Young Critics Thoughts

Tramway's Young Critics' programme starts up again this week: I am delighted to back from my holiday for my weekly session, but I have spent some time over Christmas assessing what I am trying to achieve in passing on my wisdom (insert self-deprecating comment here) to the next generation. I mean,  I am used to the problems of working with an unpopular subject (insert Latin teacher comment here), but criticism isn't one of the jobs that tends to come up when the career's guidance lecturer arrives (add comment about how if it had been, a generation of students would have been saved from being drilled in grammar).

I have a passion for criticism: I got very excited in Lyme Regis when I found a compilation of British Theatre Criticism from the 1960s in the bookshop hidden behind the Cobb. Back in school, I thought that the script would reveal to me all that I wanted to know about a play - that's the influence of English Literature A Level (include boast about how many obscure plays I found in the library during free periods). I wonder whether the bitterness I express about the hegemony of the text comes from that old belief, especially since I have experienced, even in the past six months, plenty of good plays that came from scripts.

A few years ago, I was researching the history of Tramway, and it was only the reviews and previews that gave me any idea of how Tramway was regarded in the late 1990s. It is a puzzle, putting together pieces from different writers, many still working today (is a comment about wanting their jobs too much?), and getting an impression of particular performances from multiple sources. These days, the Internet allows me to check several different reviews of the same play at a click of the mouse (slap at The Times for their paywall). Using criticism is a far more immediate way of understanding what a play is about, and in many cases, the only documentation.

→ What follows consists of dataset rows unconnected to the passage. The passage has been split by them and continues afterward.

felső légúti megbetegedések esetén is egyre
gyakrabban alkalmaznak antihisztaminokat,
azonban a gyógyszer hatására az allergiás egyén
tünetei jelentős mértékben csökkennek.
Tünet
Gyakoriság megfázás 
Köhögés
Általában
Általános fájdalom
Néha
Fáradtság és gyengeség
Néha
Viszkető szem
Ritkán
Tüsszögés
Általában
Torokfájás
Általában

Admittedly, I still read scripts for research - that NTS one about the aging nuns was the most recent (check name on NTS site) - but they give me nothing of the emotional experience. Sure, the script allowed me to recognise the skill of the author and follow the themes more closely. But is a blueprint for something, not the thing itself. The map is not the territory.

On a purely selfish level, the Young Critics sessions lead to more criticism for me to read: when they published the last issue of Clingfilm, there were competing opinions printed side by side. It's rare that the same publication will present conflicting views, so they've got a USP right there. Plus, the articles are in voices that are not usually given space (a film critic talks dance, an artist responds to an exhibition). I wish I'd done something more to put my name all over it, because I think that issue is going to be vital in someone's research in the future.

The real difference between the teaching I did in schools and the teaching I do at Tramway is that I am not looking for the correct answer anymore. John Zorn says that there is something disappointing in the way that education refuses to accept mystery, and emphasises the answer, the resolution. Much as I would love to lead an army of critical clones, that isn't how it works (no student is seriously going to follow the ideas of their teacher). I hope I am just giving a space for something new to emerge.